Demelza había estado manipulándolo, y él se lo quitó, y le mostró cómo funcionaba, y después se acercó para ponerlo alrededor del cuello de su esposa. Durante un segundo ella se retrajo, y él permaneció de pie, inmóvil, con el collar en las manos. Después, ella se enderezó y dejó que él le pusiera el adorno. La aquiescencia tenía su propio, significado. Demelza acarició insegura las piedras.

—Aquí no hay espejo —dijo Ross—. Pasemos a la habitación contigua.
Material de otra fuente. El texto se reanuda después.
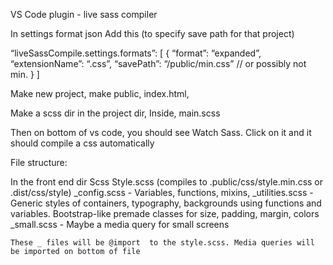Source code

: VS Code plugin - live sass compiler

In settings format json
Add this (to specify save path for that project)

“liveSassCompile.settings.formats”: [
{
“format”: “expanded”,
“extensionName”: “.css”,
“savePath”: “/public/min.css” // or possibly not min.
}
]

Make new project, make public, index.html,

 <link rel=”stylesheet” href=”./css/main.css”>

Make a scss dir in the project dir,
Inside, main.scss

Then on bottom of vs code, you should see Watch Sass. Click on it and it should compile a css automatically

File structure:

In the front end dir
Scss
Style.scss (compiles to .public/css/style.min.css or .dist/css/style)
\_config.scss - Variables, functions, mixins,
\_utilities.scss - Generic styles of containers, typography, backgrounds using functions and variables. Bootstrap-like premade classes for size, padding, margin, colors
\_small.scss - Maybe a media query for small screens

    These _ files will be @import  to the style.scss. Media queries will be imported on bottom of file
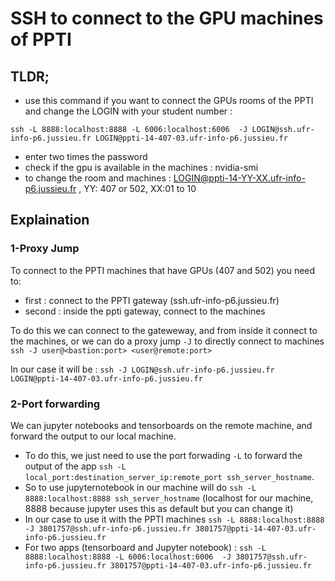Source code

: # SSH to connect to the GPU machines of PPTI 

## TLDR; 
- use this command if you want to connect the GPUs rooms of the PPTI and change the LOGIN with your student number :

`ssh -L 8888:localhost:8888 -L 6006:localhost:6006  -J LOGIN@ssh.ufr-info-p6.jussieu.fr LOGIN@ppti-14-407-03.ufr-info-p6.jussieu.fr`
- enter two times the password 
- check if the gpu is available in the machines : nvidia-smi
- to change the room and machines : LOGIN@ppti-14-YY-XX.ufr-info-p6.jussieu.fr , YY: 407 or 502, XX:01 to 10

## Explaination
### 1-Proxy Jump
To connect to the PPTI machines that have GPUs (407 and 502) you need to:
- first : connect to the PPTI gateway (ssh.ufr-info-p6.jussieu.fr)
- second : inside the ppti gateway, connect to the machines 

To do this we can connect to the gateweway, and from inside it connect to the machines, or we can do a proxy jump `-J` to directly connect to machines
`ssh -J user@<bastion:port> <user@remote:port>`

In our case it will be : `ssh -J LOGIN@ssh.ufr-info-p6.jussieu.fr LOGIN@ppti-14-407-03.ufr-info-p6.jussieu.fr`

### 2-Port forwarding 
We can jupyter notebooks and tensorboards on the remote machine, and forward the output to our local machine. 
- To do this, we just need to use the port forwading `-L` to forward the output of the app `ssh -L local_port:destination_server_ip:remote_port ssh_server_hostname`.
- So to use jupyternotebook in our machine will do `ssh -L 8888:localhost:8888 ssh_server_hostname` (localhost for our machine, 8888 because jupyter uses this as default but you can change it)
- In our case to use it with the PPTI machines `ssh -L 8888:localhost:8888 -J 3801757@ssh.ufr-info-p6.jussieu.fr 3801757@ppti-14-407-03.ufr-info-p6.jussieu.fr`
- For two apps (tensorboard and Jupyter notebook) : `ssh -L 8888:localhost:8888 -L 6006:localhost:6006  -J 3801757@ssh.ufr-info-p6.jussieu.fr 3801757@ppti-14-407-03.ufr-info-p6.jussieu.fr`
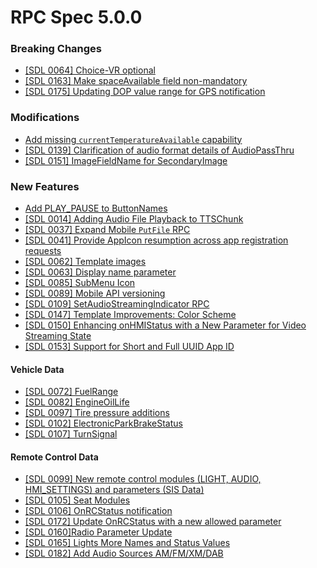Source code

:# RPC Spec 5.0.0


### Breaking Changes

- [[SDL 0064] Choice-VR optional](https://github.com/smartdevicelink/rpc_spec/issues/81)
- [[SDL 0163] Make spaceAvailable field non-mandatory](https://github.com/smartdevicelink/rpc_spec/issues/86)
- [[SDL 0175] Updating DOP value range for GPS notification](https://github.com/smartdevicelink/rpc_spec/issues/105)

### Modifications

- [Add missing `currentTemperatureAvailable` capability](https://github.com/smartdevicelink/rpc_spec/pull/117)
- [[SDL 0139] Clarification of audio format details of AudioPassThru](https://github.com/smartdevicelink/rpc_spec/issues/61)
- [[SDL 0151] ImageFieldName for SecondaryImage](https://github.com/smartdevicelink/rpc_spec/issues/71)


### New Features 

- [Add PLAY_PAUSE to ButtonNames](https://github.com/smartdevicelink/rpc_spec/pull/125)
- [[SDL 0014] Adding Audio File Playback to TTSChunk](https://github.com/smartdevicelink/rpc_spec/issues/85)
- [[SDL 0037] Expand Mobile `PutFile` RPC ](https://github.com/smartdevicelink/rpc_spec/issues/40)
- [[SDL 0041] Provide AppIcon resumption across app registration requests](https://github.com/smartdevicelink/rpc_spec/issues/26)
- [[SDL 0062] Template images](https://github.com/smartdevicelink/rpc_spec/issues/31)
- [[SDL 0063] Display name parameter](https://github.com/smartdevicelink/rpc_spec/issues/32)
- [[SDL 0085] SubMenu Icon](https://github.com/smartdevicelink/rpc_spec/issues/47)
- [[SDL 0089] Mobile API versioning](https://github.com/smartdevicelink/rpc_spec/issues/59)
- [[SDL 0109] SetAudioStreamingIndicator RPC](https://github.com/smartdevicelink/rpc_spec/issues/67)
- [[SDL 0147] Template Improvements: Color Scheme](https://github.com/smartdevicelink/rpc_spec/issues/69)
- [[SDL 0150] Enhancing onHMIStatus with a New Parameter for Video Streaming State](https://github.com/smartdevicelink/rpc_spec/issues/73)
- [[SDL 0153] Support for Short and Full UUID App ID](https://github.com/smartdevicelink/rpc_spec/issues/80)

#### Vehicle Data

- [[SDL 0072] FuelRange](https://github.com/smartdevicelink/rpc_spec/issues/34)
- [[SDL 0082] EngineOilLife](https://github.com/smartdevicelink/rpc_spec/issues/42)
- [[SDL 0097] Tire pressure additions](https://github.com/smartdevicelink/rpc_spec/issues/48)
- [[SDL 0102] ElectronicParkBrakeStatus](https://github.com/smartdevicelink/rpc_spec/issues/51)
- [[SDL 0107] TurnSignal](https://github.com/smartdevicelink/rpc_spec/issues/54)

#### Remote Control Data

- [[SDL 0099] New remote control modules (LIGHT, AUDIO, HMI_SETTINGS) and parameters (SIS Data)](https://github.com/smartdevicelink/rpc_spec/issues/50)
- [[SDL 0105] Seat Modules](https://github.com/smartdevicelink/rpc_spec/issues/55)
- [[SDL 0106] OnRCStatus notification](https://github.com/smartdevicelink/rpc_spec/issues/56)
- [[SDL 0172]  Update OnRCStatus with a new allowed parameter](https://github.com/smartdevicelink/rpc_spec/issues/95)
- [[SDL 0160]Radio Parameter Update](https://github.com/smartdevicelink/rpc_spec/issues/83)
- [[SDL 0165] Lights  More Names and Status Values](https://github.com/smartdevicelink/rpc_spec/issues/87)
- [[SDL 0182] Add Audio Sources AM/FM/XM/DAB](https://github.com/smartdevicelink/rpc_spec/issues/109)


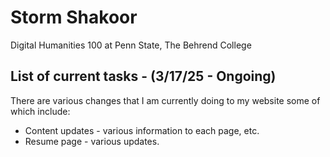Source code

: # Storm Shakoor
Digital Humanities 100 at Penn State, The Behrend College

## List of current tasks - (3/17/25 - Ongoing)
There are various changes that I am currently doing to my website some of which include:
- Content updates - various information to each page, etc.
- Resume page - various updates.

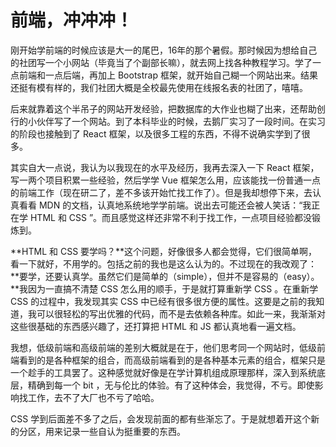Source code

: # 前端，冲冲冲！

刚开始学前端的时候应该是大一的尾巴，16年的那个暑假。那时候因为想给自己的社团写一个小网站（毕竟当了个副部长嘛），就去网上找各种教程学习。学了一点前端和一点后端，再加上 Bootstrap 框架，就开始自己糊一个网站出来。结果还挺有模有样的，我们社团大概是全校最先使用在线报名表的社团了，嘻嘻。

后来就靠着这个半吊子的网站开发经验，把数据库的大作业也糊了出来，还帮助创行的小伙伴写了一个网站。到了本科毕业的时候，去鹅厂实习了一段时间。在实习的阶段也接触到了 React 框架，以及很多工程的东西，不得不说确实学到了很多。

其实自大一点说，我认为以我现在的水平及经历，我再去深入一下 React 框架，写一两个项目积累一些经验，然后学学 Vue 框架怎么用，应该能找一份普通一点的前端工作（现在研二了，差不多该开始忙找工作了）。但是我却想停下来，去认真看看 MDN 的文档，认真地系统地学学前端。说出去可能还会被人笑话：“我正在学 HTML 和 CSS ”。而且感觉这样还非常不利于找工作，一点项目经验都没锻炼到。

**HTML 和 CSS 要学吗？**这个问题，好像很多人都会觉得，它们很简单啊，看一下就好，不用学的。包括之前的我也是这么认为的。不过现在的我改观了：**要学，还要认真学。虽然它们是简单的（simple），但并不是容易的（easy）。**我因为一直搞不清楚 CSS 怎么用的顺手，于是就打算重新学 CSS 。在重新学 CSS 的过程中，我发现其实 CSS 中已经有很多很方便的属性。这要是之前的我知道，我可以很轻松的写出优雅的代码，而不是去依赖各种库。如此一来，我渐渐对这些很基础的东西感兴趣了，还打算把 HTML 和 JS 都认真地看一遍文档。

我想，低级前端和高级前端的差别大概就是在于，他们思考同一个网站时，低级前端看到的是各种框架的组合，而高级前端看到的是各种基本元素的组合，框架只是一个趁手的工具罢了。这种感觉就好像是在学计算机组成原理那样，深入到系统底层，精确到每一个 bit ，无与伦比的体验。有了这种体会，我觉得，不亏。即使影响找工作，去不了大厂也不亏了哈哈。

CSS 学到后面差不多了之后，会发现前面的都有些渐忘了。于是就想着开这个新的分区，用来记录一些自认为挺重要的东西。
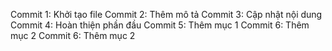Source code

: Commit 1: Khởi tạo file
Commit 2: Thêm mô tả
Commit 3: Cập nhật nội dung
Commit 4: Hoàn thiện phần đầu
Commit 5: Thêm mục 1
Commit 6: Thêm mục 2
Commit 6: Thêm mục 2

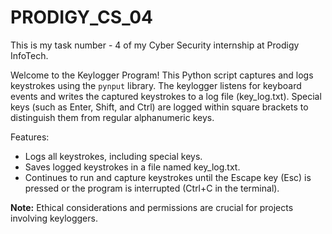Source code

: # PRODIGY_CS_04
This is my task number - 4 of my Cyber Security internship at Prodigy InfoTech.

Welcome to the Keylogger Program! This Python script captures and logs keystrokes using the `pynput` library. The keylogger listens for keyboard events and writes the captured keystrokes to a log file (key_log.txt). Special keys (such as Enter, Shift, and Ctrl) are logged within square brackets to distinguish them from regular alphanumeric keys.

Features:
* Logs all keystrokes, including special keys.
* Saves logged keystrokes in a file named key_log.txt.
* Continues to run and capture keystrokes until the Escape key (Esc) is pressed or the program is interrupted (Ctrl+C in the terminal).

__Note:__ Ethical considerations and permissions are crucial for projects involving keyloggers.
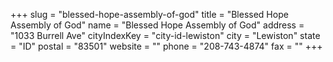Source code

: +++
slug = "blessed-hope-assembly-of-god"
title = "Blessed Hope Assembly of God"
name = "Blessed Hope Assembly of God"
address = "1033 Burrell Ave"
cityIndexKey = "city-id-lewiston"
city = "Lewiston"
state = "ID"
postal = "83501"
website = ""
phone = "208-743-4874"
fax = ""
+++
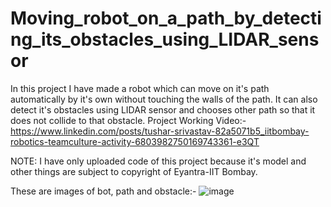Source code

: # Moving_robot_on_a_path_by_detecting_its_obstacles_using_LIDAR_sensor

In this project I have made a robot which can move on it's path automatically by it's own without touching the walls of the path. It can also detect it's obstacles using LIDAR sensor and chooses other path so that it does not collide to that obstacle.
Project Working Video:-    https://www.linkedin.com/posts/tushar-srivastav-82a5071b5_iitbombay-robotics-teamculture-activity-6803982750169743361-e3QT


NOTE: I have only uploaded code of this project because it's model and other things are subject to copyright of Eyantra-IIT Bombay.

These are images of bot, path and obstacle:-
![image](https://user-images.githubusercontent.com/71928146/125317060-53f21a00-e356-11eb-9290-8d1af7935591.png)
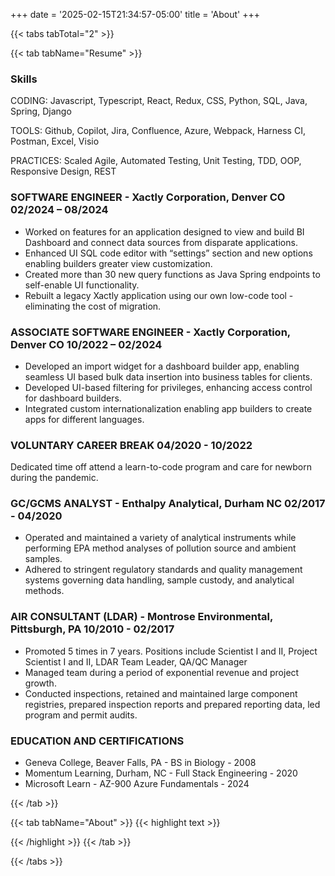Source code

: +++
date = '2025-02-15T21:34:57-05:00'
title = 'About'
+++

{{< tabs tabTotal="2" >}}

{{< tab tabName="Resume" >}}

<h3>Skills</h3>

  <p><span class="bold">CODING:</span> Javascript, Typescript, React, Redux, CSS, Python, SQL, Java, Spring, Django </p>
  <p><span class="bold">TOOLS:</span> Github, Copilot, Jira, Confluence, Azure, Webpack, Harness CI, Postman, Excel, Visio </p>
  <p><span class="bold">PRACTICES:</span> Scaled Agile, Automated Testing, Unit Testing, TDD, OOP, Responsive Design, REST </p>

<h3>SOFTWARE ENGINEER - Xactly Corporation, Denver CO 02/2024 – 08/2024</h3>
<ul>
  <li>Worked on features for an application designed to view and build BI Dashboard and connect data sources from disparate applications. </li>
  <li>Enhanced UI SQL code editor with “settings” section and new options enabling builders greater view customization. </li>
  <li>Created more than 30 new query functions as Java Spring endpoints to self-enable UI functionality. </li>
  <li>Rebuilt a legacy Xactly application using our own low-code tool - eliminating the cost of migration. </li>
</ul>
<h3>ASSOCIATE SOFTWARE ENGINEER - Xactly Corporation, Denver CO 10/2022 – 02/2024</h3>
<ul>
  <li>Developed an import widget for a dashboard builder app, enabling seamless UI based bulk data insertion into business tables for clients. </li>
  <li>Developed UI-based filtering for privileges, enhancing access control for dashboard builders. </li>
  <li>Integrated custom internationalization enabling app builders to create apps for different languages. </li>
</ul>
<h3>VOLUNTARY CAREER BREAK 04/2020 - 10/2022</h3>

Dedicated time off attend a learn-to-code program and care for newborn during the pandemic.

<h3>GC/GCMS ANALYST - Enthalpy Analytical, Durham NC 02/2017 - 04/2020 </h3>
<ul>
  <li>Operated and maintained a variety of analytical instruments while performing EPA method analyses of pollution source and ambient samples.</li>
  <li>Adhered to stringent regulatory standards and quality management systems governing data handling, sample custody, and analytical methods.</li>
</ul>
<h3>AIR CONSULTANT (LDAR) - Montrose Environmental, Pittsburgh, PA 10/2010 - 02/2017 </h3>
<ul>
  <li>Promoted 5 times in 7 years. Positions include Scientist I and II, Project Scientist I and II, LDAR Team Leader, QA/QC Manager</li>
  <li>Managed team during a period of exponential revenue and project growth.</li>
  <li>Conducted inspections, retained and maintained large component registries, prepared inspection reports and prepared reporting data, led program and permit audits.</li>
</ul>
<h3>EDUCATION AND CERTIFICATIONS </h3>
<ul>
  <li>Geneva College, Beaver Falls, PA - BS in Biology - 2008 </li>
  <li>Momentum Learning, Durham, NC - Full Stack Engineering - 2020 </li>
  <li>Microsoft Learn - AZ-900 Azure Fundamentals - 2024 </li>
</ul>
{{< /tab >}}

{{< tab tabName="About" >}}
{{< highlight text >}}

{{< /highlight >}}
{{< /tab >}}

{{< /tabs >}}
—No sé si ahora deseo un espejo. Hasta que pueda verme y sentir que mi imagen no es tan… tan despreciable.

—No puedes pensar eso. Te lo aseguro.

—Ross, bien sabes que no necesito ni espero un regalo así…

—Lo sé. Pero si supones o sospechas que al comprar estos objetos abrigué la esperanza de recuperar tu favor, estás en lo cierto. Lo reconozco. Es verdad, mi querida, mi muy dulce querida Demelza. Mi maravillosa, mi fiel, mi muy dulce Demelza.

—¡Oh, no! —exclamó ella, los ojos otra vez llenos de lágrimas— ¡No puedes decir eso! Ahora no puedes decir eso.

—¿Conoces un modo de impedirlo?

—Bien, no es posible que lo digas en serio, porque no es cierto. Nunca sentí tanta amargura… ni tanta vergüenza. Si queremos reparar el daño, si hemos de convivir, será bueno que durante un tiempo te muestres desagradable conmigo.

—Recuérdamelo la semana próxima. Quizá adopte una resolución de Año Nuevo.

—Pero, en serio…

—En serio, Demelza —dijo Ross.

Demelza se apartó de la ventana, y tocó la mano de Ross.

—Yo… me pregunto si te alcanzó el dinero para volver a casa. Eres tan generoso. Ojalá tuviese algo para ti. Mañana es Navidad y…

—Son casi las doce —dijo Ross—. Sentémonos un rato, y celebremos la Nochebuena.